=== Begin Enclosure ===

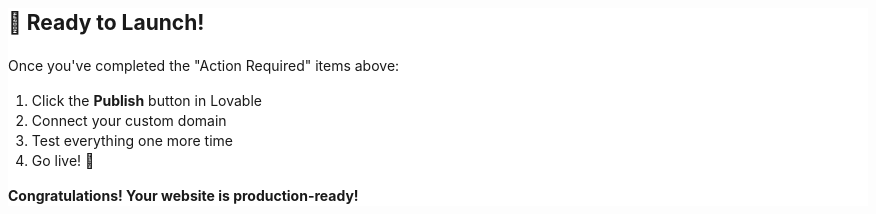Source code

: 
## 🎉 Ready to Launch!

Once you've completed the "Action Required" items above:
1. Click the **Publish** button in Lovable
2. Connect your custom domain
3. Test everything one more time
4. Go live! 🚀

**Congratulations! Your website is production-ready!**
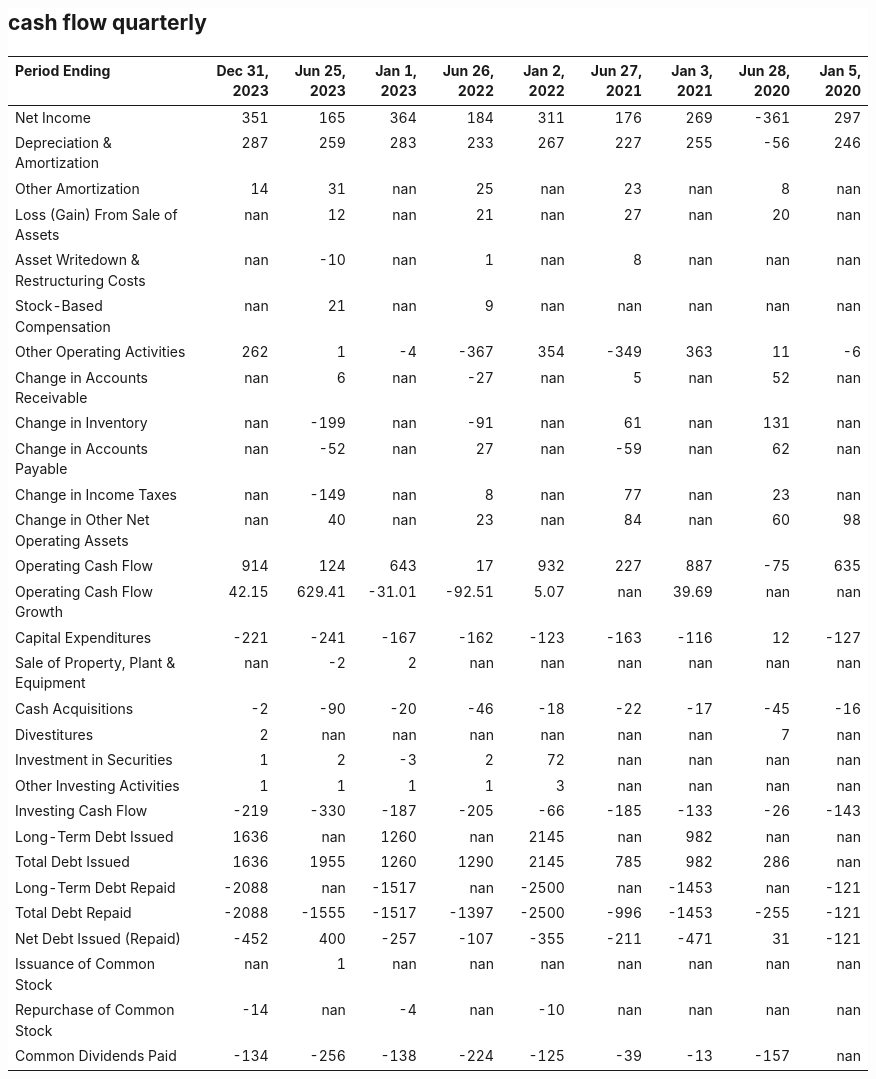 ## cash flow quarterly
| Period Ending                         |   Dec 31, 2023 |   Jun 25, 2023 |   Jan 1, 2023 |   Jun 26, 2022 |   Jan 2, 2022 |   Jun 27, 2021 |   Jan 3, 2021 |   Jun 28, 2020 |   Jan 5, 2020 |
|:--------------------------------------|---------------:|---------------:|--------------:|---------------:|--------------:|---------------:|--------------:|---------------:|--------------:|
| Net Income                            |         351    |         165    |        364    |         184    |        311    |         176    |        269    |           -361 |        297    |
| Depreciation & Amortization           |         287    |         259    |        283    |         233    |        267    |         227    |        255    |            -56 |        246    |
| Other Amortization                    |          14    |          31    |        nan    |          25    |        nan    |          23    |        nan    |              8 |        nan    |
| Loss (Gain) From Sale of Assets       |         nan    |          12    |        nan    |          21    |        nan    |          27    |        nan    |             20 |        nan    |
| Asset Writedown & Restructuring Costs |         nan    |         -10    |        nan    |           1    |        nan    |           8    |        nan    |            nan |        nan    |
| Stock-Based Compensation              |         nan    |          21    |        nan    |           9    |        nan    |         nan    |        nan    |            nan |        nan    |
| Other Operating Activities            |         262    |           1    |         -4    |        -367    |        354    |        -349    |        363    |             11 |         -6    |
| Change in Accounts Receivable         |         nan    |           6    |        nan    |         -27    |        nan    |           5    |        nan    |             52 |        nan    |
| Change in Inventory                   |         nan    |        -199    |        nan    |         -91    |        nan    |          61    |        nan    |            131 |        nan    |
| Change in Accounts Payable            |         nan    |         -52    |        nan    |          27    |        nan    |         -59    |        nan    |             62 |        nan    |
| Change in Income Taxes                |         nan    |        -149    |        nan    |           8    |        nan    |          77    |        nan    |             23 |        nan    |
| Change in Other Net Operating Assets  |         nan    |          40    |        nan    |          23    |        nan    |          84    |        nan    |             60 |         98    |
| Operating Cash Flow                   |         914    |         124    |        643    |          17    |        932    |         227    |        887    |            -75 |        635    |
| Operating Cash Flow Growth            |          42.15 |         629.41 |        -31.01 |         -92.51 |          5.07 |         nan    |         39.69 |            nan |        nan    |
| Capital Expenditures                  |        -221    |        -241    |       -167    |        -162    |       -123    |        -163    |       -116    |             12 |       -127    |
| Sale of Property, Plant & Equipment   |         nan    |          -2    |          2    |         nan    |        nan    |         nan    |        nan    |            nan |        nan    |
| Cash Acquisitions                     |          -2    |         -90    |        -20    |         -46    |        -18    |         -22    |        -17    |            -45 |        -16    |
| Divestitures                          |           2    |         nan    |        nan    |         nan    |        nan    |         nan    |        nan    |              7 |        nan    |
| Investment in Securities              |           1    |           2    |         -3    |           2    |         72    |         nan    |        nan    |            nan |        nan    |
| Other Investing Activities            |           1    |           1    |          1    |           1    |          3    |         nan    |        nan    |            nan |        nan    |
| Investing Cash Flow                   |        -219    |        -330    |       -187    |        -205    |        -66    |        -185    |       -133    |            -26 |       -143    |
| Long-Term Debt Issued                 |        1636    |         nan    |       1260    |         nan    |       2145    |         nan    |        982    |            nan |        nan    |
| Total Debt Issued                     |        1636    |        1955    |       1260    |        1290    |       2145    |         785    |        982    |            286 |        nan    |
| Long-Term Debt Repaid                 |       -2088    |         nan    |      -1517    |         nan    |      -2500    |         nan    |      -1453    |            nan |       -121    |
| Total Debt Repaid                     |       -2088    |       -1555    |      -1517    |       -1397    |      -2500    |        -996    |      -1453    |           -255 |       -121    |
| Net Debt Issued (Repaid)              |        -452    |         400    |       -257    |        -107    |       -355    |        -211    |       -471    |             31 |       -121    |
| Issuance of Common Stock              |         nan    |           1    |        nan    |         nan    |        nan    |         nan    |        nan    |            nan |        nan    |
| Repurchase of Common Stock            |         -14    |         nan    |         -4    |         nan    |        -10    |         nan    |        nan    |            nan |        nan    |
| Common Dividends Paid                 |        -134    |        -256    |       -138    |        -224    |       -125    |         -39    |        -13    |           -157 |        nan    |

=== End Enclosure ===

Find every line in the records that contains the word "Sale"; copy those lines.

| Loss (Gain) From Sale of Assets       |         nan    |          12    |        nan    |          21    |        nan    |          27    |        nan    |             20 |        nan    |
| Sale of Property, Plant & Equipment   |         nan    |          -2    |          2    |         nan    |        nan    |         nan    |        nan    |            nan |        nan    |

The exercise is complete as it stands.